_Task instructions_. Give the data again exactly as written, without any of its pictures.

_The data_.
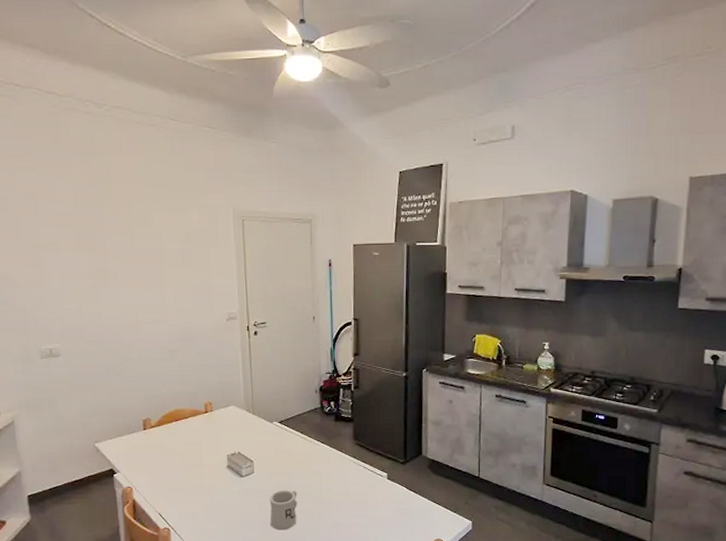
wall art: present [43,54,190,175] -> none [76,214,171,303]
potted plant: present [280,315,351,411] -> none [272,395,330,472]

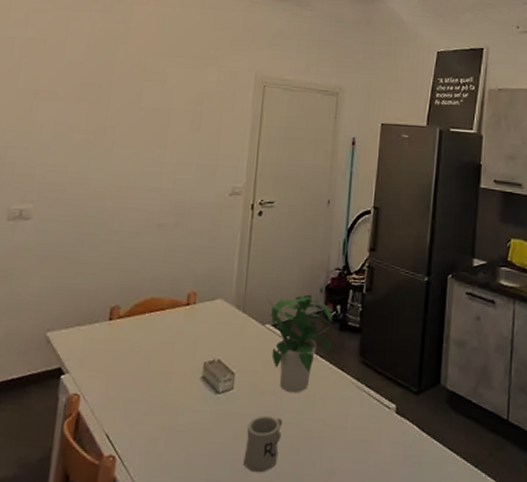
potted plant: none [272,395,330,472] -> present [267,294,334,393]

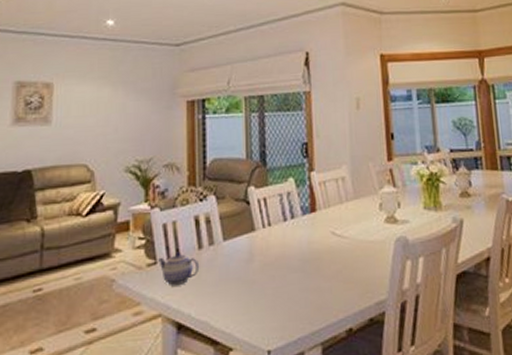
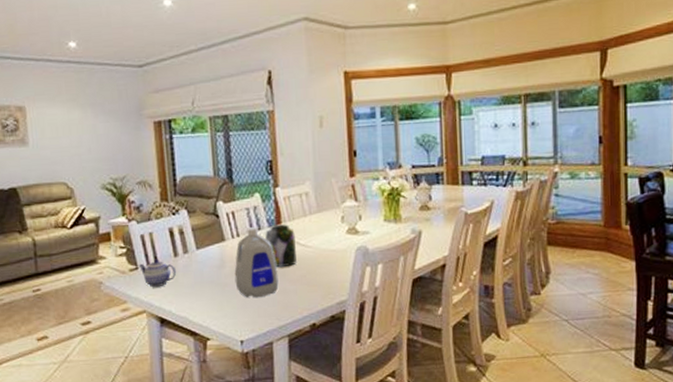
bottle: none [264,215,312,298] -> present [234,227,279,298]
jar: none [298,212,332,261] -> present [265,224,297,267]

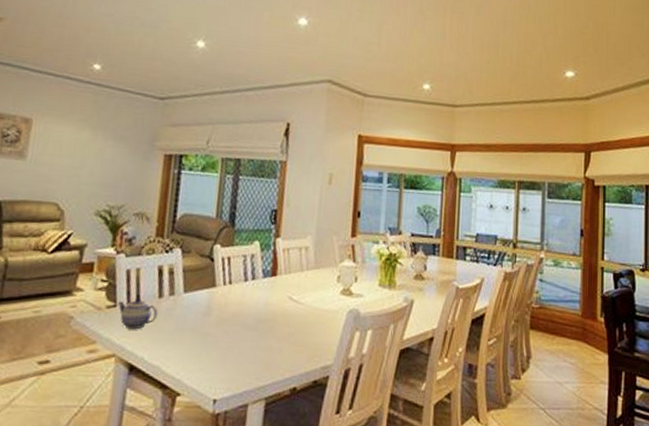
bottle: present [234,227,279,298] -> none [218,276,266,353]
jar: present [265,224,297,267] -> none [258,276,289,323]

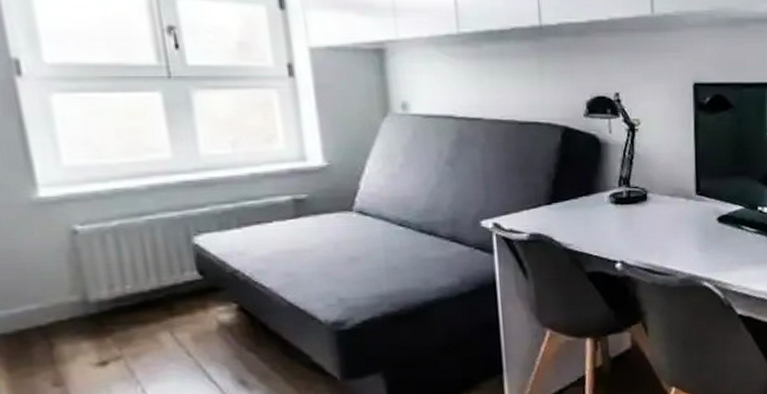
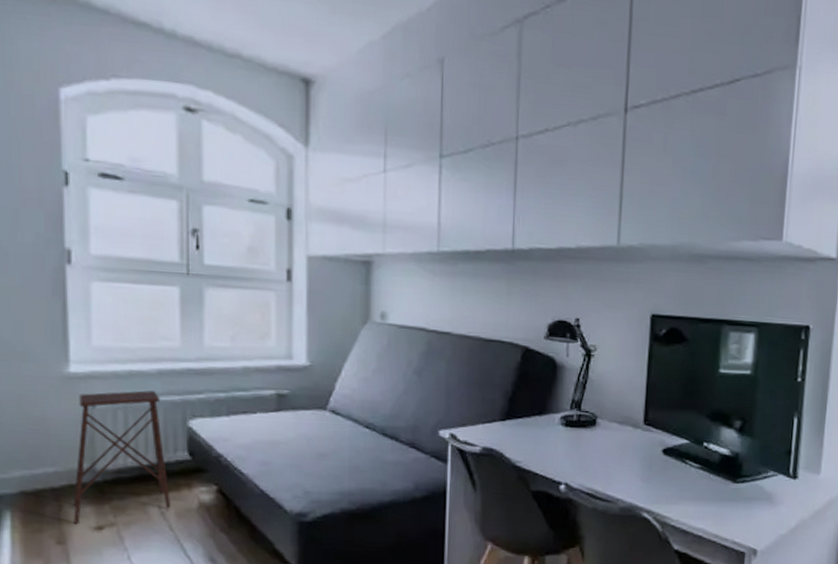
side table: none [55,209,185,363] -> present [73,390,170,525]

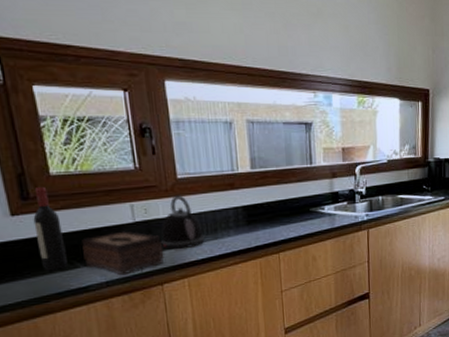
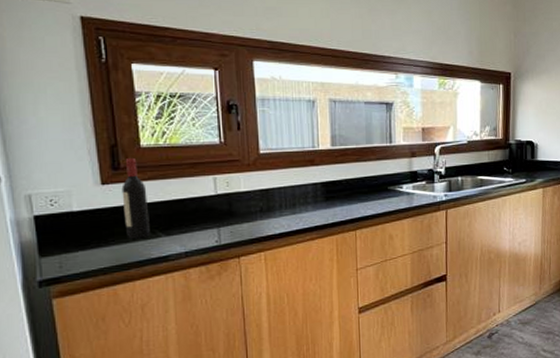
tissue box: present [82,231,164,275] -> none [165,203,243,245]
kettle: present [161,195,205,249] -> none [241,170,283,223]

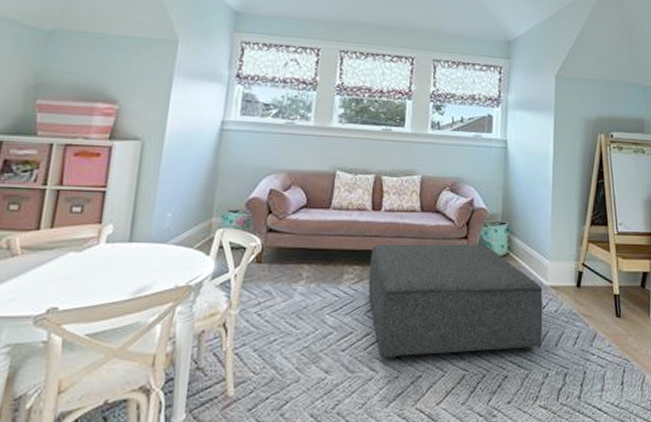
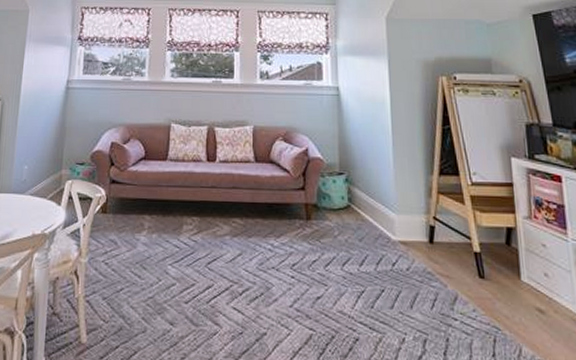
ottoman: present [368,243,543,360] -> none [207,195,395,315]

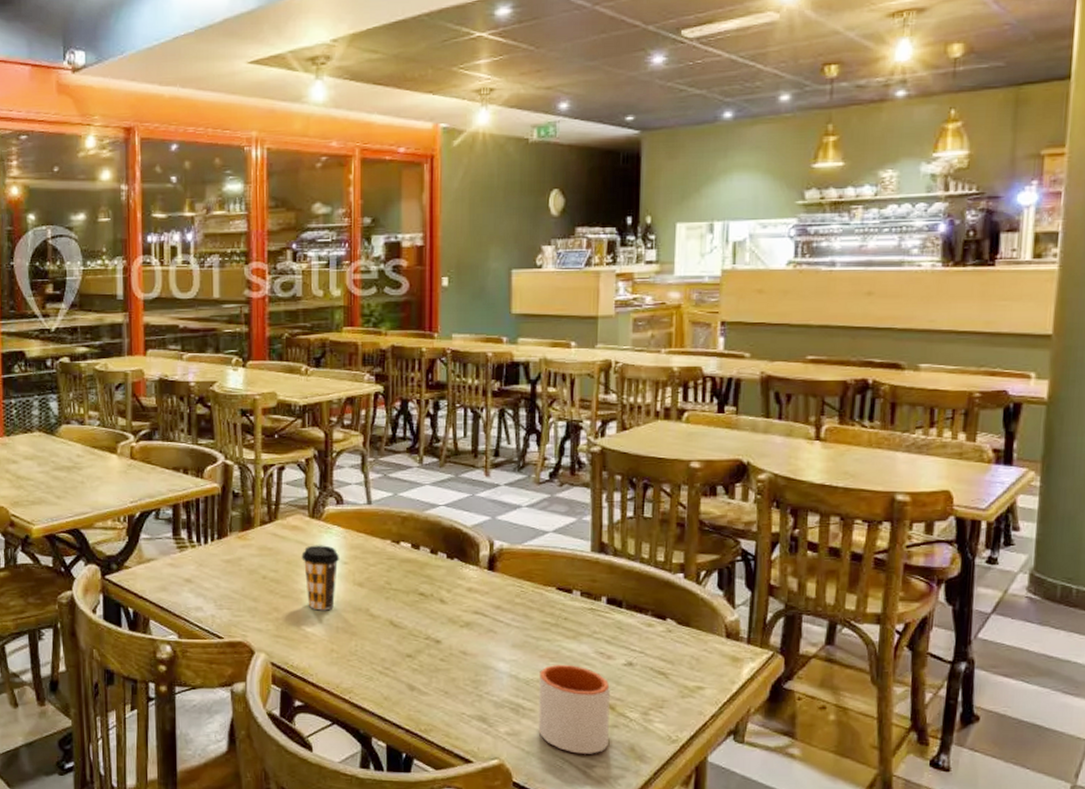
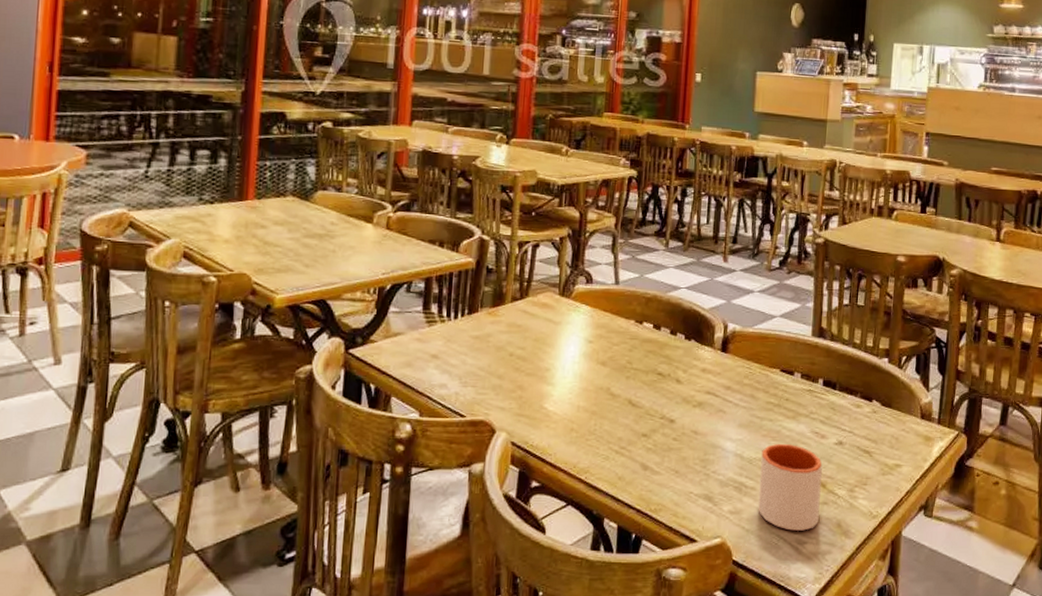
coffee cup: present [301,545,340,611] -> none [549,323,586,389]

_Answer_.
wall art: present [43,54,190,175] -> none [76,214,171,303]
potted plant: present [280,315,351,411] -> none [272,395,330,472]

potted plant: none [272,395,330,472] -> present [267,294,334,393]

bottle: none [264,215,312,298] -> present [234,227,279,298]
jar: none [298,212,332,261] -> present [265,224,297,267]

bottle: present [234,227,279,298] -> none [218,276,266,353]
jar: present [265,224,297,267] -> none [258,276,289,323]

side table: none [55,209,185,363] -> present [73,390,170,525]

tissue box: present [82,231,164,275] -> none [165,203,243,245]
kettle: present [161,195,205,249] -> none [241,170,283,223]

ottoman: present [368,243,543,360] -> none [207,195,395,315]

coffee cup: present [301,545,340,611] -> none [549,323,586,389]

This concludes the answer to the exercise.